African schoolboy’s view about the Sikhs

By Mukundane Ronald

I am student at Boston High School Entebbe reading for my A levels. My hobby is football.

I lost my father when I was only 5 years old. I was brought up by my single mother and was therefore by the grace of god able to finish Primary school education in 2009.
Since then I started working as a house boy with Justice Choudry during my school holidays. I found the judge very considerate man and he helped me with my school needs and school fees.

The purpose of writing this article is to share my experience of the Sikhs people who I found to be very generous and hard working. I knew about the Sikh people very little in Uganda and had heard that they are called Singha Singhas. There are not many of them in Uganda and you occasionally see them around. However I was fortunate to attend the Sikh Centenary Celebrations held at Imperial Resort Beech Hotel Entebbe on 17th January 2014 when the four Sikh postage stamps were launched to mark 100 years of their presence in Uganda.

At the function I sat with several important people such as the judges and MP’s who I could not identify. The occasion entailed speeches about Sikh contribution to Uganda for the past 100 years , which was followed by music, dance and finally the launch of postage stamps. At the end of the program we all adjourned to the palatial hotel gardens for a cocktail party that was enjoyed by everyone and the music was exhilarating.

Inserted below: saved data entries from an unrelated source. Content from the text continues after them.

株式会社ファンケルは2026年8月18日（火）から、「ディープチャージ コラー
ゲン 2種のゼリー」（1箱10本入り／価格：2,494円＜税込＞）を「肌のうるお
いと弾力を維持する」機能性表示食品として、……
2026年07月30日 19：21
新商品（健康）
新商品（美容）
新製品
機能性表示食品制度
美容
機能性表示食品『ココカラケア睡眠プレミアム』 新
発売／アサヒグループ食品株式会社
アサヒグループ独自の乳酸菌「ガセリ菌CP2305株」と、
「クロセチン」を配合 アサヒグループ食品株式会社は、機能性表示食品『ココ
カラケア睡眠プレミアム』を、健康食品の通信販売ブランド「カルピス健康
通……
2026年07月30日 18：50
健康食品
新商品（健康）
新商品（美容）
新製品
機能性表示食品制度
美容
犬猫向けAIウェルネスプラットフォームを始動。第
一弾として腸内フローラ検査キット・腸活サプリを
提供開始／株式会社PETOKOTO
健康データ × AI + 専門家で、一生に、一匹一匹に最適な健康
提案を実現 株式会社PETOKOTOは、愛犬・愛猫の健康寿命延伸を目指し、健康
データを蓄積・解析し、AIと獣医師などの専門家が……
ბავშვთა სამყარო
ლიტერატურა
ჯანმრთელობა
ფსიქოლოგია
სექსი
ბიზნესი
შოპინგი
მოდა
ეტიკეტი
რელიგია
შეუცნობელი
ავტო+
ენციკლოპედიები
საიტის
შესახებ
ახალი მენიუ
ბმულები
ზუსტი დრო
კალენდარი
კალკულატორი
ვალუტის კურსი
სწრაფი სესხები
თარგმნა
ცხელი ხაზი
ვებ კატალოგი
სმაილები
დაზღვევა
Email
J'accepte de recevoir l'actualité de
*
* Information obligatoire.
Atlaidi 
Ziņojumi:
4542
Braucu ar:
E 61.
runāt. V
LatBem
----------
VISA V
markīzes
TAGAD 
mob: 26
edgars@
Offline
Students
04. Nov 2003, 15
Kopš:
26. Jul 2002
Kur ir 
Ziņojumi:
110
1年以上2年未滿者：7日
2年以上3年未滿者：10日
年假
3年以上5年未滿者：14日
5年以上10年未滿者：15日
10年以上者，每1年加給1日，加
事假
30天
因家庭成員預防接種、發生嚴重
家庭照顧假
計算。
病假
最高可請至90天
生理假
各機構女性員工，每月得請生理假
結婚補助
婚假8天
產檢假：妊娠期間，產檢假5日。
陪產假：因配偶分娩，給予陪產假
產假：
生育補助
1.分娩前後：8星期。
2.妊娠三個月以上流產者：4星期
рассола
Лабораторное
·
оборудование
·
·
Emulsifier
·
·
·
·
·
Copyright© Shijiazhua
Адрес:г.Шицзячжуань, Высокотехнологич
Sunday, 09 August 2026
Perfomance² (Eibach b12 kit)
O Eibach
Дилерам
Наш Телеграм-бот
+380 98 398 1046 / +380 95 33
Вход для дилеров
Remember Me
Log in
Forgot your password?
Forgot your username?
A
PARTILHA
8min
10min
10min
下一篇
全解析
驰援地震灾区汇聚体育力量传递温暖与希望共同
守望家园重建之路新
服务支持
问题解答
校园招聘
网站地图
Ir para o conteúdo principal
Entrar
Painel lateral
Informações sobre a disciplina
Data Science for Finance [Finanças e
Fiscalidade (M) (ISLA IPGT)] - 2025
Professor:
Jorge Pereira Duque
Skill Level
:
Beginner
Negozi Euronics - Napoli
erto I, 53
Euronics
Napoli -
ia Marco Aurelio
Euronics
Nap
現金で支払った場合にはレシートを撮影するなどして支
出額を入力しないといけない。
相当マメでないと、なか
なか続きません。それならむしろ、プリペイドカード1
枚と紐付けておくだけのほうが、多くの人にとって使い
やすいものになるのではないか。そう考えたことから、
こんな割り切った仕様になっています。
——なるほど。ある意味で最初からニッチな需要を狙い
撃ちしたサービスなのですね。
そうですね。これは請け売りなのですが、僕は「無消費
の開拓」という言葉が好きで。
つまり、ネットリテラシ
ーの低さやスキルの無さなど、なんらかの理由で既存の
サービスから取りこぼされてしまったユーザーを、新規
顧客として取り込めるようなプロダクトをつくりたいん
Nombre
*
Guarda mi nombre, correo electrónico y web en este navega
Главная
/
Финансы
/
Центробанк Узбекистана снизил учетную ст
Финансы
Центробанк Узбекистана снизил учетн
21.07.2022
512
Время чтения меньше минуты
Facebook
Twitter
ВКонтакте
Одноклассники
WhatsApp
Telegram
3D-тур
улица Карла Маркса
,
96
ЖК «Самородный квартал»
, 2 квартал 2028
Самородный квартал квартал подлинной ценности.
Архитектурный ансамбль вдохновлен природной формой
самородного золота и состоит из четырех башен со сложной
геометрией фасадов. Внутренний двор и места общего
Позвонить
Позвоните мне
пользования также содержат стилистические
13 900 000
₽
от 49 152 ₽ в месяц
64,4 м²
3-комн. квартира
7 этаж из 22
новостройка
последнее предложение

The various speakers showed how the Sikhs had contributed to the development of Uganda in various sectors such as the sports, construction, investment, education, civil service, police and in building of our towns, roads, dams and bridges.

I was impressed to hear the speech from Pastor Bosco Odiro who told us that the Sikhs had trained and employed many Africans in technical areas and as such they were able to afford to send their children to school . He stressed that many of us in high positions are the beneficiaries of Sikh contribution to this country; I initially thought that I was the only person who was helped by them.

I was indeed very much educated to learn how the Sikh came to East Africa in the 1880’s and helped build our country since then. I was very fortunate to attend this function as it brought awareness in me of the Sikh people which many young Ugandans are ignorant about. I now feel proud to see any Sikh in Uganda and respect them deeply.